Excerpted text:
····················
My sister and I fled the Nazis as children – 22 of my relatives were killed

Even though I was only eight years old, I was painfully aware that I was different from others.
It started on the playground in Leipzig when I was mocked as a Jew. Then, on the way home from school, I saw copies of the Nazi propaganda newspaper Der Stürmer with gruesome caricatures depicting people like me as an evil that needed to be eradicated.
My mother, my sister and I – unfortunately my father died when I was younger – heard reports of concentration camps and there was a real atmosphere of fear among the Jews in Germany. Everyone could sense that something bad was about to happen to us.
So when I was awakened in the early hours of October 28, 1938 by Nazi officials banging on the door of our family home, it probably shouldn’t have come as a great shock.
Still, it was terrifying.
As my mother shook me, I rubbed my eyes wondering what had happened and she told me to get dressed quickly. Behind her stood three armed officers in Nazi uniforms barking orders.
Me and my 11 year old sister grabbed some possessions when they made it clear we weren’t coming back. We were then marched to a local police station where we were put on a bus with other Polish Jewish families.
····················
Given records:
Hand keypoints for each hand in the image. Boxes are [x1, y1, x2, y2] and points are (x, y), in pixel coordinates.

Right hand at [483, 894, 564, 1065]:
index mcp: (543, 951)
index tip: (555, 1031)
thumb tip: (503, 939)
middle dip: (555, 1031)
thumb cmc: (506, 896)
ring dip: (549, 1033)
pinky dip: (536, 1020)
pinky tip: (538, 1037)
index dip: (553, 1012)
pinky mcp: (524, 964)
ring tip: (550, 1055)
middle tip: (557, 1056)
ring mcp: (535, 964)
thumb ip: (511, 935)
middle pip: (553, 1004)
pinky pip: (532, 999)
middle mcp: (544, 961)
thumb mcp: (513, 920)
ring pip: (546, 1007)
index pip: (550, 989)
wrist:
····················
Brief 1:
Can you shorten the paragraph in the account of fleeing the Nazis that begins "My mother, my sister and I" into a short list of its main facts?
Brief 2:
Can you pick up the account of fleeing the Nazis after its last sentence and continue it?

Exercise output 1:
- The narrator's father had died when the narrator was younger.
- The narrator, the mother and the sister heard reports of concentration camps.
- Jews in Germany lived in an atmosphere of fear.
- Everyone sensed that something bad was about to happen to them.

Exercise output 2:
I looked around as we drove and could see everyone fearing the worst as we were hauled off the bus and pushed onto a packed train. There were people of all ages and I remember some carrying babies. As I looked at the fellow passengers, I suddenly realized that among us were sick people and some had been taken from hospital beds.
The sun was up now, and as we passed other stations, my mother realized we were going east. It was already dark when we arrived in a small town on the border between Germany and Poland.
We were ordered off the train and organized into fours by SS officers before they began marching us towards a forest.
The SS men had torches but we had to walk down an uneven forest path in the dark and some stumbled or fell from time to time. Some collapsed, but the SS men didn’t stop anyone and pushed us on with bayonets.
At that point I was sure I was going to die. I was sure that they took us into the forest to shoot us all.
But they didn’t, and we were to learn later that they carried out orders from the head of the Gestapo to expel some 17,000 Polish Jews who were living in Germany at the time.
When we got to a railway line – which I now know was the border – the SS officers stopped and said they were going no further. They ordered us to keep walking between the rails in the dark and we stumbled on, startled, before crossing plowed fields as we headed towards some lights in the distance.
Eventually we reached a hamlet where someone must have alerted the Polish police because it wasn’t long before they came and took us away. Now we were completely in limbo and rejected by the Polish government.
Thousands spent many months in refugee camps on the border, but I was lucky enough to escape before the Germans invaded Poland and got to Britain on the Kindertransport program.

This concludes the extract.